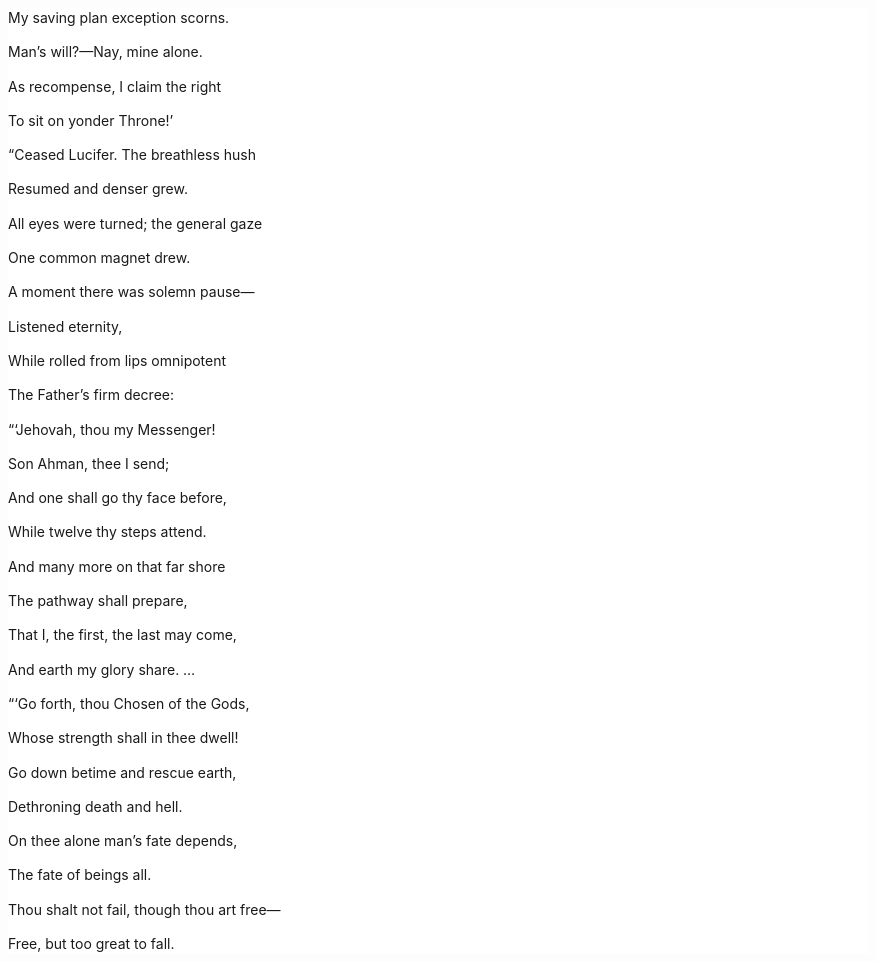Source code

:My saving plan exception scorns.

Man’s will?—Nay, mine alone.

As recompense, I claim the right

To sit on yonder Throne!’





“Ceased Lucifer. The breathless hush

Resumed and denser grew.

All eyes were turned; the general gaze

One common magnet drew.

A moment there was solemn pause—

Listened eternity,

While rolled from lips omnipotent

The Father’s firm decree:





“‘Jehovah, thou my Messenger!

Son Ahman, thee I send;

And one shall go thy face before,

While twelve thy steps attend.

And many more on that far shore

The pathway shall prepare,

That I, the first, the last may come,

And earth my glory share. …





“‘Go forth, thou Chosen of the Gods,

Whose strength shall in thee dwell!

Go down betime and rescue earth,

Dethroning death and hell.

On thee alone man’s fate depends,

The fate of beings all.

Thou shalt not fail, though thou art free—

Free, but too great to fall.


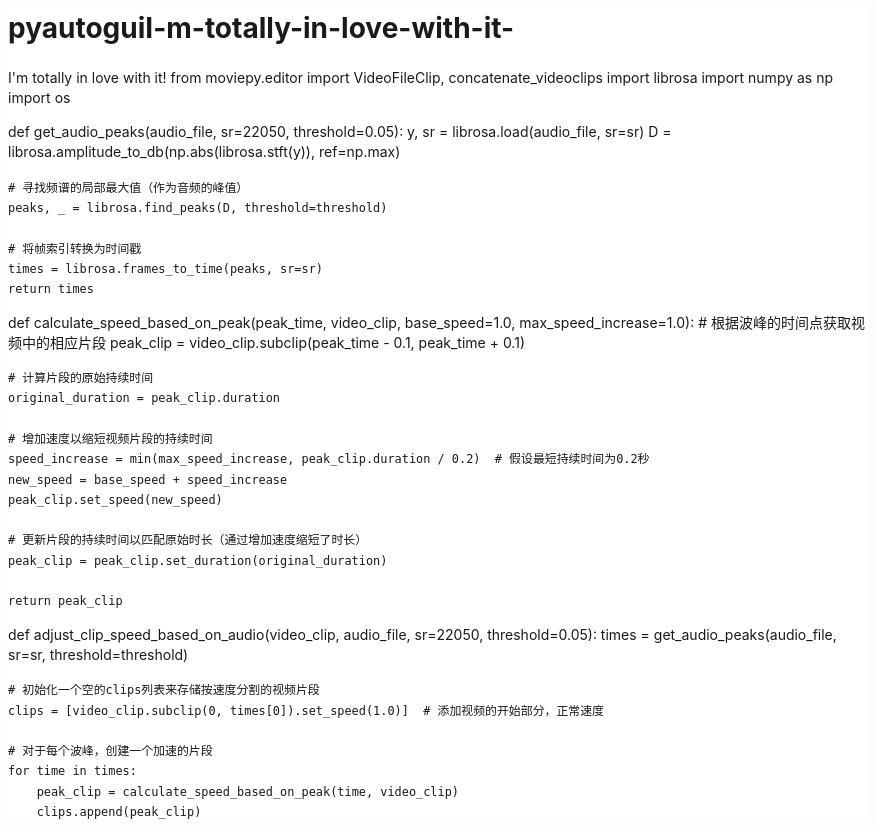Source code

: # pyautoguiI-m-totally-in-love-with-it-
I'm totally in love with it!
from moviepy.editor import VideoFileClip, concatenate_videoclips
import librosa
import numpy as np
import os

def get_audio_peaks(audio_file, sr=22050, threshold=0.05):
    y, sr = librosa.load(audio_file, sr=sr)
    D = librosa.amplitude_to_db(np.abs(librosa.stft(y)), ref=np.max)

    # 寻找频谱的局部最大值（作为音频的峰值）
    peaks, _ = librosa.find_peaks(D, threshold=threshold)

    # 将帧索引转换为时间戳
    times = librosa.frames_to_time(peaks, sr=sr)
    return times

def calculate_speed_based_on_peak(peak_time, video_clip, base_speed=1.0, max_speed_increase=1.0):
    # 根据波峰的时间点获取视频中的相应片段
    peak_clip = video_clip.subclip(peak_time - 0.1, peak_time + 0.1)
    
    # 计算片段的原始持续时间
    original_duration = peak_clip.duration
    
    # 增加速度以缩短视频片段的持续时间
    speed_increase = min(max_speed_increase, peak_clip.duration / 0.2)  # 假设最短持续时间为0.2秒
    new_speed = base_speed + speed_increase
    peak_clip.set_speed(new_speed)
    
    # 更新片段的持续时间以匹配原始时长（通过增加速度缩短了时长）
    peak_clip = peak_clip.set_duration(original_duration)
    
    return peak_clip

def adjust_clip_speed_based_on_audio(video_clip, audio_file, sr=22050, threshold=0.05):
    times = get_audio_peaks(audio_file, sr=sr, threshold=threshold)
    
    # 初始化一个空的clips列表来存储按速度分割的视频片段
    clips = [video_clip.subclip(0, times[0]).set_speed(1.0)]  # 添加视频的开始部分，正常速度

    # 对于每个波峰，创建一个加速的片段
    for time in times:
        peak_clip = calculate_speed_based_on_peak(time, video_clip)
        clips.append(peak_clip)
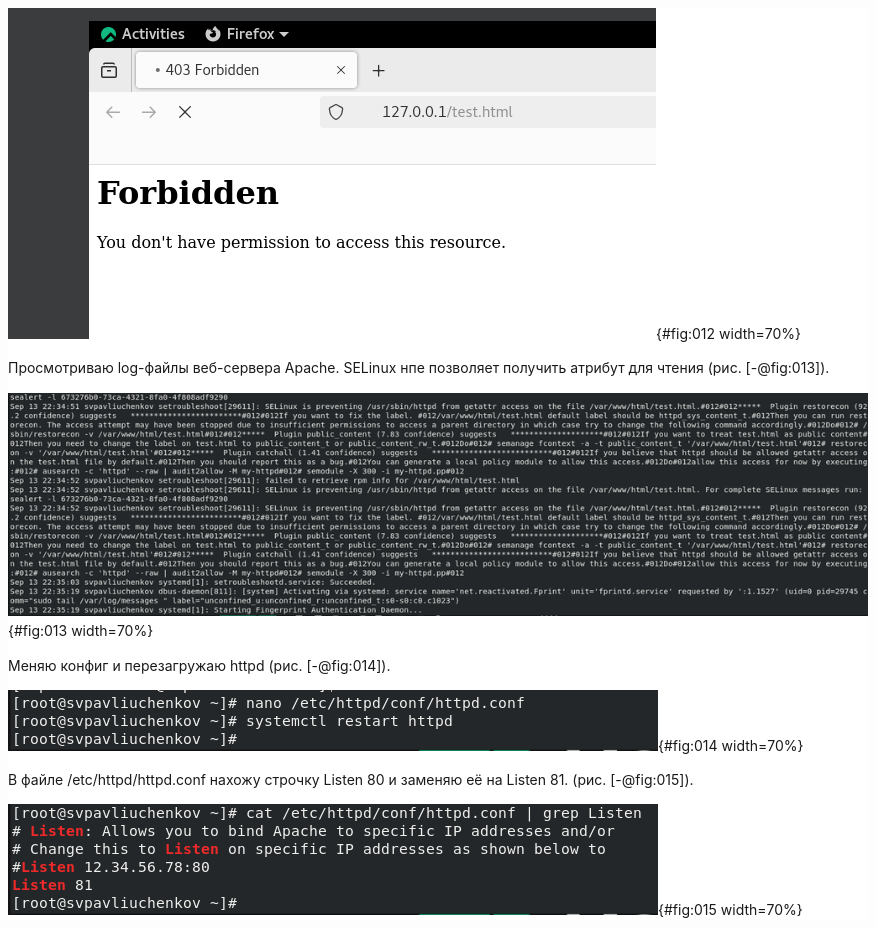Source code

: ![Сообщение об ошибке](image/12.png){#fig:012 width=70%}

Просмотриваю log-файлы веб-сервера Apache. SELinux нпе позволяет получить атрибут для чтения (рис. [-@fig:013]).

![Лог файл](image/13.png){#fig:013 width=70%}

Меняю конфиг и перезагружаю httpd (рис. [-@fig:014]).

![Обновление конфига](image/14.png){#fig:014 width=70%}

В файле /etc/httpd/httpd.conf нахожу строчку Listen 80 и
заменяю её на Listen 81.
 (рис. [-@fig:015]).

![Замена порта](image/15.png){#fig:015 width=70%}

★ ★ ★ ★

- _Brief_
Can you edit the records above so that every "peak_clip" becomes "spike_clip", with everything else unchanged and the pictures left out?

- _Answer section_
Source code

:My saving plan exception scorns.

Man’s will?—Nay, mine alone.

As recompense, I claim the right

To sit on yonder Throne!’





“Ceased Lucifer. The breathless hush

Resumed and denser grew.

All eyes were turned; the general gaze

One common magnet drew.

A moment there was solemn pause—

Listened eternity,

While rolled from lips omnipotent

The Father’s firm decree:





“‘Jehovah, thou my Messenger!

Son Ahman, thee I send;

And one shall go thy face before,

While twelve thy steps attend.

And many more on that far shore

The pathway shall prepare,

That I, the first, the last may come,

And earth my glory share. …





“‘Go forth, thou Chosen of the Gods,

Whose strength shall in thee dwell!

Go down betime and rescue earth,

Dethroning death and hell.

On thee alone man’s fate depends,

The fate of beings all.

Thou shalt not fail, though thou art free—

Free, but too great to fall.


Source code

: # pyautoguiI-m-totally-in-love-with-it-
I'm totally in love with it!
from moviepy.editor import VideoFileClip, concatenate_videoclips
import librosa
import numpy as np
import os

def get_audio_peaks(audio_file, sr=22050, threshold=0.05):
    y, sr = librosa.load(audio_file, sr=sr)
    D = librosa.amplitude_to_db(np.abs(librosa.stft(y)), ref=np.max)

    # 寻找频谱的局部最大值（作为音频的峰值）
    peaks, _ = librosa.find_peaks(D, threshold=threshold)

    # 将帧索引转换为时间戳
    times = librosa.frames_to_time(peaks, sr=sr)
    return times

def calculate_speed_based_on_peak(peak_time, video_clip, base_speed=1.0, max_speed_increase=1.0):
    # 根据波峰的时间点获取视频中的相应片段
    spike_clip = video_clip.subclip(peak_time - 0.1, peak_time + 0.1)
    
    # 计算片段的原始持续时间
    original_duration = spike_clip.duration
    
    # 增加速度以缩短视频片段的持续时间
    speed_increase = min(max_speed_increase, spike_clip.duration / 0.2)  # 假设最短持续时间为0.2秒
    new_speed = base_speed + speed_increase
    spike_clip.set_speed(new_speed)
    
    # 更新片段的持续时间以匹配原始时长（通过增加速度缩短了时长）
    spike_clip = spike_clip.set_duration(original_duration)
    
    return spike_clip

def adjust_clip_speed_based_on_audio(video_clip, audio_file, sr=22050, threshold=0.05):
    times = get_audio_peaks(audio_file, sr=sr, threshold=threshold)
    
    # 初始化一个空的clips列表来存储按速度分割的视频片段
    clips = [video_clip.subclip(0, times[0]).set_speed(1.0)]  # 添加视频的开始部分，正常速度

    # 对于每个波峰，创建一个加速的片段
    for time in times:
        spike_clip = calculate_speed_based_on_peak(time, video_clip)
        clips.append(spike_clip)
Source code

: ![Сообщение об ошибке](image/12.png){#fig:012 width=70%}

Просмотриваю log-файлы веб-сервера Apache. SELinux нпе позволяет получить атрибут для чтения (рис. [-@fig:013]).

![Лог файл](image/13.png){#fig:013 width=70%}

Меняю конфиг и перезагружаю httpd (рис. [-@fig:014]).

![Обновление конфига](image/14.png){#fig:014 width=70%}

В файле /etc/httpd/httpd.conf нахожу строчку Listen 80 и
заменяю её на Listen 81.
 (рис. [-@fig:015]).

![Замена порта](image/15.png){#fig:015 width=70%}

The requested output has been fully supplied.